Genetic pathways in disorders of epidermal differentiation

Abstract

More than 100 human genetic skin diseases, impacting over 20% of the population, are characterized by disrupted epidermal differentiation. A significant proportion of the 90 genes identified in these disorders to date are concentrated within several functional pathways, suggesting the emergence of organizing themes in epidermal differentiation. Among these are the Notch, transforming growth factor β (TGFβ), IκB kinase (IKK), Ras/mitogen-activated protein kinase (MAPK), phosphoinositide 3-kinase (PI3K), p63, and Wnt signaling pathways, as well as core biological processes mediating calcium homeostasis, tissue integrity, cornification, and lipid biogenesis. Here, we review recent results supporting the central role of these pathways in epidermal differentiation, highlighting the integration of genetic information with functional studies to illuminate the biological actions of these pathways in humans as well as to guide development of future therapeutics to correct their dysfunction.

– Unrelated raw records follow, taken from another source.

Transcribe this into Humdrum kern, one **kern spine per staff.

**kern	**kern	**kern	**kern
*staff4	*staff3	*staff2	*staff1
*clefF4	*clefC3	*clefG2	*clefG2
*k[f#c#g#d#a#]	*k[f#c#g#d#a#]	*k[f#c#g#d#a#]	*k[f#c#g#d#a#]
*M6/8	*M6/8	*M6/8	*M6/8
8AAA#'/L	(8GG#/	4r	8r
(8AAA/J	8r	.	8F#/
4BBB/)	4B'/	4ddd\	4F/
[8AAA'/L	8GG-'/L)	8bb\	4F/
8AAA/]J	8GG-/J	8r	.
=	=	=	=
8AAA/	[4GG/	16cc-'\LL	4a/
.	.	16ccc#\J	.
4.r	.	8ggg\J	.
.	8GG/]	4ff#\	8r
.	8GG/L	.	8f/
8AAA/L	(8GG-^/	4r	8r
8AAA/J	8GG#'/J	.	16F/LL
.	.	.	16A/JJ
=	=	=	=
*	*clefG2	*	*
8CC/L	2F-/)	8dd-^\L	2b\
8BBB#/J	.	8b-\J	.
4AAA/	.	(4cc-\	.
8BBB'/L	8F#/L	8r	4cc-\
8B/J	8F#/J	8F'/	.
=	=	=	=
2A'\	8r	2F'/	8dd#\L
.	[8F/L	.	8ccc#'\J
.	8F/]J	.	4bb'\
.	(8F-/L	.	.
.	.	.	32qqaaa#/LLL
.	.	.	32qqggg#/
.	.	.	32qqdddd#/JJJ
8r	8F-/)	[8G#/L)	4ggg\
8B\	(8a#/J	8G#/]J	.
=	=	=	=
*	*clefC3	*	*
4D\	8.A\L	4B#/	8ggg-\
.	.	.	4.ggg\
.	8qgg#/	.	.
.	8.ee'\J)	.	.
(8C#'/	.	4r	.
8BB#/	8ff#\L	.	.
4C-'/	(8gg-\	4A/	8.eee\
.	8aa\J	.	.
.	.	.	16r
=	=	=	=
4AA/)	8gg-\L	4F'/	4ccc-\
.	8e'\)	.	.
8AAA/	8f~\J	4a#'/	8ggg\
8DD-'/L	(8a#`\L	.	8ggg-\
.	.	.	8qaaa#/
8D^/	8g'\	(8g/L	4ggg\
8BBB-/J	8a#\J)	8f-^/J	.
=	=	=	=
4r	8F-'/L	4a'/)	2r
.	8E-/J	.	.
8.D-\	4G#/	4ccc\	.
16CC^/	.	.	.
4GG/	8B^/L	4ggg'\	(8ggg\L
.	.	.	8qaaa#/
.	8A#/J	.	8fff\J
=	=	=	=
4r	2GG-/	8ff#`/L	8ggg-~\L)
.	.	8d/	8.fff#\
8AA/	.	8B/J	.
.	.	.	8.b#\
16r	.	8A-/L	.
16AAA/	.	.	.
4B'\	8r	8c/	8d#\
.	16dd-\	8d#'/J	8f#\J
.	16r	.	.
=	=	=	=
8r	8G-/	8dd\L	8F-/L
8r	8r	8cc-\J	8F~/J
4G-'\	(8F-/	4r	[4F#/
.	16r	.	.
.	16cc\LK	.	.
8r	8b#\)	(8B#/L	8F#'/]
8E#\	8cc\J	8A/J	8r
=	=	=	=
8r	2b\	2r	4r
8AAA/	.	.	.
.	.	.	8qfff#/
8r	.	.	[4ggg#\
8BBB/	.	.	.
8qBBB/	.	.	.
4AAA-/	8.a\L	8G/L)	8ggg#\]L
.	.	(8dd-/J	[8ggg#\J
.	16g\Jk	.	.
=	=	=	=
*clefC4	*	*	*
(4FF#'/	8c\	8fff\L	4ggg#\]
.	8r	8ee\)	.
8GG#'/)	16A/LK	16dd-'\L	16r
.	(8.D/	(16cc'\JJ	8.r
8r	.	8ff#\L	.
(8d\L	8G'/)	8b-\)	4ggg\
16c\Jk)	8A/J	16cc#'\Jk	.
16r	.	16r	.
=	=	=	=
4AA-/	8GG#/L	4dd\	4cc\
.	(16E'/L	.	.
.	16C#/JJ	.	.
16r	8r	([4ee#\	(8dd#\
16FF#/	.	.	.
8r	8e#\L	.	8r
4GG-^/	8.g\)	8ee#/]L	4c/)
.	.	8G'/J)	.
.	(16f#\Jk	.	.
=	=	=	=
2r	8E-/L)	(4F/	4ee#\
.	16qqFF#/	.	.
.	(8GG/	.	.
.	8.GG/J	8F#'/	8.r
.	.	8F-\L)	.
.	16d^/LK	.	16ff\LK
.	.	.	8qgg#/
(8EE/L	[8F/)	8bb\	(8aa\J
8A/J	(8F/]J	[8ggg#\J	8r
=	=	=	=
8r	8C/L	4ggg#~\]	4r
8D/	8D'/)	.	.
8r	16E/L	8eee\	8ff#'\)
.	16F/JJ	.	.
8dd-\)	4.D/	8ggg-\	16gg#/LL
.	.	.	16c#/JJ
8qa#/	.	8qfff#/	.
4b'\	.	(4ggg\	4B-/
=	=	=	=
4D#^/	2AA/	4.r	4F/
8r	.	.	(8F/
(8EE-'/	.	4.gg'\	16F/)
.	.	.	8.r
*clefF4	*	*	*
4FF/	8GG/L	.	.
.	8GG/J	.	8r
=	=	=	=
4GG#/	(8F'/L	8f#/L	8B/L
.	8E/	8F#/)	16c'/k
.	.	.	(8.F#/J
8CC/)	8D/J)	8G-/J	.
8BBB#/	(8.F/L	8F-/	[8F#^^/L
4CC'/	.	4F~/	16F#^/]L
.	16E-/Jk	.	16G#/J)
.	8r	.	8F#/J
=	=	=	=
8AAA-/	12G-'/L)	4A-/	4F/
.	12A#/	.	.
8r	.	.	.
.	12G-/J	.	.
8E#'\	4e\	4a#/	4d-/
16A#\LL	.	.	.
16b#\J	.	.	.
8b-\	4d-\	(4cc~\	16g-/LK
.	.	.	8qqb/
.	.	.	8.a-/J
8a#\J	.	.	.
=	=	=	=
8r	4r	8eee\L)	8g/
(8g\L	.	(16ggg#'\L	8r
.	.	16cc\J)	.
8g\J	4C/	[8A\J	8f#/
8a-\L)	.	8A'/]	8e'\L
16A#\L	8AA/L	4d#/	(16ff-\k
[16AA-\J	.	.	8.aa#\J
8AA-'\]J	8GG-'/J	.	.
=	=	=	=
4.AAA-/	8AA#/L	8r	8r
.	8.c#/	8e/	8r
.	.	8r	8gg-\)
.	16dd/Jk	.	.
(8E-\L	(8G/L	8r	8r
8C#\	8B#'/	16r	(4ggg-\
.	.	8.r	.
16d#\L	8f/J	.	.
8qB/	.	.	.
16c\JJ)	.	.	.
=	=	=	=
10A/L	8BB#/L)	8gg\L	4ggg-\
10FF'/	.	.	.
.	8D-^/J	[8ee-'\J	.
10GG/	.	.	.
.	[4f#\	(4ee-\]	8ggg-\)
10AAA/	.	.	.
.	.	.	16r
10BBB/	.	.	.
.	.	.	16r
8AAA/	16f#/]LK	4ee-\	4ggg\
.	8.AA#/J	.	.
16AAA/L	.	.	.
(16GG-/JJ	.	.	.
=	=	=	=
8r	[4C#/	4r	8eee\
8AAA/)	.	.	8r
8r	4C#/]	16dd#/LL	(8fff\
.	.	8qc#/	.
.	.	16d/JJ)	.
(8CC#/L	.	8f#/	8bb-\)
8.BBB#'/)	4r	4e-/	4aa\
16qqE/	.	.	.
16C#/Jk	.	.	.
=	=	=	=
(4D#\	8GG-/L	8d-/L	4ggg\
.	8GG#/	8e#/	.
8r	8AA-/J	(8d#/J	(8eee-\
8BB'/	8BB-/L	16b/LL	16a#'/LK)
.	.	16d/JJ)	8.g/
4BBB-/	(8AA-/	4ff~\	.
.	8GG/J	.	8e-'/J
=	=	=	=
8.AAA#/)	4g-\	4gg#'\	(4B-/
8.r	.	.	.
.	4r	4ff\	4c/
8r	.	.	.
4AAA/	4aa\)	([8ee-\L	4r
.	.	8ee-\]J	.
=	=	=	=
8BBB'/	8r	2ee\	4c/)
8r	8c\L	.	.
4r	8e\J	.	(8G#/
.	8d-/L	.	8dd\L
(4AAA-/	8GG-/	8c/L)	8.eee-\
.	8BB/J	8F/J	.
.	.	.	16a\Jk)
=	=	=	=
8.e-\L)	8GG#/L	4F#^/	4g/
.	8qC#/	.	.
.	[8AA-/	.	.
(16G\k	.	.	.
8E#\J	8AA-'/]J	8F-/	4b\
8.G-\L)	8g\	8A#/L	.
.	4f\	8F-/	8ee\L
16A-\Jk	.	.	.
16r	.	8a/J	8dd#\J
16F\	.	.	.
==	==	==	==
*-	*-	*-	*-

Figure 1. Epidermal differentiation and overview of disorders affecting differentiation

(a) Keratinocytes undergo a process of terminal differentiation involving stratification, which consists of the upward migration of keratinocytes from the basal layer containing progenitor cells into the spinous and granular layers; here, lamellar bodies provide the materials for formation of the impermeable epidermal barrier. (b) Mutations in keratin intermediate filaments 5 and 14 result in detachment from the basement membrane with disruption of the keratin intermediate filament network resulting in altered cytoskeletal architecture. (c) Mutations in components necessary for cell adhesion, such as corneodesmosome mutations exemplified here, result in increased intercellular spaces due to lack of cell-cell contact; mutations affecting this process of cornification result in defective barrier formation and dry, scaly skin. (d) Altered cell signaling can result in defective differentiation with increased proliferative capacity of basal progenitor cells, loss of cell adhesion, and the potential to become invasive squamous cell carcinoma.

Figure 2. Diseases of the epidermis

(a) Junctional epidermolysis bullosa features blistering and erosions at birth. (b) Lamellar ichthyosis is characterized by brown, tile-like scales over the entire body. (c) Ichthyosis vulgaris manifests as dry, scaly skin with diffuse general involvment. (d) Epidermolytic hyperkeratosis is characterized by recurrent blisters and hyperkerotic scales. (e) Nevus sebaceous presents as an orange plaqu with pebbly surface. (f) Squamous cell carcinoma appears sharply demarcated and can present with erosions, scaling, and hyperkeratosis.

Figure 3. Mutations in the Ras/MAPK and PI3-K/Akt pathway in cutaneous disorders

“RASopathies” are multi-system disorders characterized by epidermal phenotypes and typically resulting in tumor syndromes. Enumerated circles represent mutations observed in the following disorders: (1) Noonan syndrome exhibits mutations in PTPN11 (SHP-2) and KRAS. (2) Cardio-facio-cutaneous (CFC) syndrome exhibits mutations in KRAS, BRAF, and MEK. (3) Costello syndrome exhibits mutations in HRAS. (4) LEOPARD syndrome exhibits mutations in PTPN11. (5) Neurofibromatosis contains mutations in RasGAP, NF1. (6) Legius syndrome exhibits mutations in SPRED1. (7) Banayan-Zonona and Cowden's syndromes contain mutations in PTEN. Phenotypes associated with these mutations are listed in Table 1.